Supplied data.
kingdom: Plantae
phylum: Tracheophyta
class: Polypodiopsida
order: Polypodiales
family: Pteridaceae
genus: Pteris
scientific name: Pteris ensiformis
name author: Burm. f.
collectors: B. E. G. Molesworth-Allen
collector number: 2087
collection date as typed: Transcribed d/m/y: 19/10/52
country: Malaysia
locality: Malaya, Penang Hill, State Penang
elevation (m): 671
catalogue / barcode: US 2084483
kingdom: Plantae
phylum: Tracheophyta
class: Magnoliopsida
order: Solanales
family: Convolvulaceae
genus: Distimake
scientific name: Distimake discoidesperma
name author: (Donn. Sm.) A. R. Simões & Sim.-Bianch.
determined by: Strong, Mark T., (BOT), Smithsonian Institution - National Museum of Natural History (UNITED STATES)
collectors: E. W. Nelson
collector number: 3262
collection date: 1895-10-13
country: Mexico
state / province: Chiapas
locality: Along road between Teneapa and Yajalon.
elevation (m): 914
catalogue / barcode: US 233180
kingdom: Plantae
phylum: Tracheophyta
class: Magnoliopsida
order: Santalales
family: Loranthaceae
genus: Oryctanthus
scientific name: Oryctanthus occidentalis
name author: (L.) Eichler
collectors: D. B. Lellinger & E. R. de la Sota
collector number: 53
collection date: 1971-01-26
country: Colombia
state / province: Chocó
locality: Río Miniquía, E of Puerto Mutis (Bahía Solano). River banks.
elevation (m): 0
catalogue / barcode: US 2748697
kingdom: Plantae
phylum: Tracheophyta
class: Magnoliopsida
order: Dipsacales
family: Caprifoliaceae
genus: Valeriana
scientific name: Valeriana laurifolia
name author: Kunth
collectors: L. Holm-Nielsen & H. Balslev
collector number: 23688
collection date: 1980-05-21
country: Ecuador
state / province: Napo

Your task. Write out every one of the lines above again, word for word and in the same order.

Reply to the exercise.
kingdom: Plantae
phylum: Tracheophyta
class: Polypodiopsida
order: Polypodiales
family: Pteridaceae
genus: Pteris
scientific name: Pteris ensiformis
name author: Burm. f.
collectors: B. E. G. Molesworth-Allen
collector number: 2087
collection date as typed: Transcribed d/m/y: 19/10/52
country: Malaysia
locality: Malaya, Penang Hill, State Penang
elevation (m): 671
catalogue / barcode: US 2084483
kingdom: Plantae
phylum: Tracheophyta
class: Magnoliopsida
order: Solanales
family: Convolvulaceae
genus: Distimake
scientific name: Distimake discoidesperma
name author: (Donn. Sm.) A. R. Simões & Sim.-Bianch.
determined by: Strong, Mark T., (BOT), Smithsonian Institution - National Museum of Natural History (UNITED STATES)
collectors: E. W. Nelson
collector number: 3262
collection date: 1895-10-13
country: Mexico
state / province: Chiapas
locality: Along road between Teneapa and Yajalon.
elevation (m): 914
catalogue / barcode: US 233180
kingdom: Plantae
phylum: Tracheophyta
class: Magnoliopsida
order: Santalales
family: Loranthaceae
genus: Oryctanthus
scientific name: Oryctanthus occidentalis
name author: (L.) Eichler
collectors: D. B. Lellinger & E. R. de la Sota
collector number: 53
collection date: 1971-01-26
country: Colombia
state / province: Chocó
locality: Río Miniquía, E of Puerto Mutis (Bahía Solano). River banks.
elevation (m): 0
catalogue / barcode: US 2748697
kingdom: Plantae
phylum: Tracheophyta
class: Magnoliopsida
order: Dipsacales
family: Caprifoliaceae
genus: Valeriana
scientific name: Valeriana laurifolia
name author: Kunth
collectors: L. Holm-Nielsen & H. Balslev
collector number: 23688
collection date: 1980-05-21
country: Ecuador
state / province: Napo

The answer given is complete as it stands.